[Date Prev][Date Next][Thread Prev][Thread Next][Date Index][Thread Index]

Pythonic Y2K

On Fri, Jan 18, 2019 at 4:56 PM Avi Gross <avigross at verizon.net> wrote:
> Larry,
> I keep hearing similar things about the Flu Vaccine. It only works 40% of
> the time or whatever. But most of the people that get the flu get a
> different strain they were not vaccinated against!

That seems like a complete non-sequitur. What does that have to do with Y2K?

But I will tell you something: I've never had a flu vaccine in my life
and I've never had the flu.

And I will tell you something else: I have proof that worrying works -
99% of the things I worry about never happen, so it must work.

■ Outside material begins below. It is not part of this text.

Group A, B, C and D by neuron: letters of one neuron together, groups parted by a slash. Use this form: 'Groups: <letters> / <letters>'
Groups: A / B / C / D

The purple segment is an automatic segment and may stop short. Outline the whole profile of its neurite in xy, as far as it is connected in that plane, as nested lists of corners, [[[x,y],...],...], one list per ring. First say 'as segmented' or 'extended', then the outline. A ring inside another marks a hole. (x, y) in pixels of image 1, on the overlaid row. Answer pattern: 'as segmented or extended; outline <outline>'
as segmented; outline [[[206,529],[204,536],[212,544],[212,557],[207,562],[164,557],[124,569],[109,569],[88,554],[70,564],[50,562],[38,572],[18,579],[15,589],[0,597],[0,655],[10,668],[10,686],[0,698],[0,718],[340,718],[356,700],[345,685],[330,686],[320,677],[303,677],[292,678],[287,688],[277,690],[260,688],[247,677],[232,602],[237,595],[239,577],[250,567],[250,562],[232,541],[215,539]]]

And please stop top posting.

> There are hundreds of strains out there and by protecting the herd against
> just a few, others will flourish. So was it worth it?
> Your argument would be that your work found lots of things related to Y2000
> that could have been a problem and therefore never got a chance to show. I
> wonder if anyone did a case study and found an organization that refused to
> budge and changed nothing, not even other products that were changed like
> the OS? If such organizations had zero problems, that would be interesting.
> If they had problems and rapidly had their software changed or fixed, that
> would be another and we could ask if the relative cost and consequence made
> such an approach cheaper.
> But in reality, I suspect that many of the vendors supplying products made
> the change for all their clients. I bet Oracle might have offered some
> combination of new and improved products to replace old ones or tools that
> could be used to say read in a database in one format and write it out again
> with wider date fields.
> The vast difference some allude to is realistic. Y2K swept the globe in
> about 24 hours. No easy way to avoid it for many applications. Someone
> running python 2.X on their own machines may be able to continue living in
> their bubble for quite a while. If you sell or share a product with python
> frozen into an app, it makes no difference. But asking some clients to
> maintain multiple copies of python set up so one app keeps running as all
> others use the newer one, may not remain a great solution indefinitely.
> Has anyone considered something that may be at the edges. How well do
> cooperating programs work together? I mean if program one processes and
> saves some data structures using something like pickle, and program two is
> supposed to read the pickle back in and continue processing, then you may
> get anomalies of many kinds if they use different pythons. Similarly,
> processes that start up other scripts and communicate with them, may need to
> start newer programs that use the 3.X or beyond version as no back-ported
> version exists. The bubble may enlarge and may eventually burst.
> -----Original Message-----
> From: Python-list <python-list-bounces+avigross=verizon.net at python.org> On
> Behalf Of Larry Martell
> Sent: Friday, January 18, 2019 10:47 AM
> To: Python <python-list at python.org>
> Subject: Re: Pythonic Y2K
> On Fri, Jan 18, 2019 at 10:43 AM Michael Torrie <torriem at gmail.com> wrote:
> >
> > On 01/16/2019 12:02 PM, Avi Gross wrote:
> > > I recall the days before the year 2000 with the Y2K scare when
> > > people worried that legacy software might stop working or do
> > > horrible things once the clock turned. It may even have been scary
> > > enough for some companies to rewrite key applications and even switch
> from languages like COBOL.
> >
> > Of course it wasn't just a scare.  The date rollover problem was very
> > real. It's interesting that now we call it the Y2K "scare" and since
> > most things came through that okay we often suppose that the people
> > who were warning about this impending problem were simply being
> > alarmist and prophets of doom.  We often deride them.  But the fact
> > is, people did take these prophets of doom seriously and there was a
> > massive, even heroic effort, to fix a lot of these critical backend
> > systems so that disaster was avoided (just barely).  I'm not talking
> > about PCs rolling over to 00.  I'm talking about banking software,
> > mission critical control software.  It certainly was scary enough for
> > a lot of companies to spend a lot of money rewriting key software.
> > The problem wasn't with COBOL necessarily.
> I had one client, a hedge fund, that I fixed literally 1000's of Y2K issues
> for. When Y2K came and there were no problems, the owner said to me "You
> made such a big deal about the Y2K thing, and nothing happened."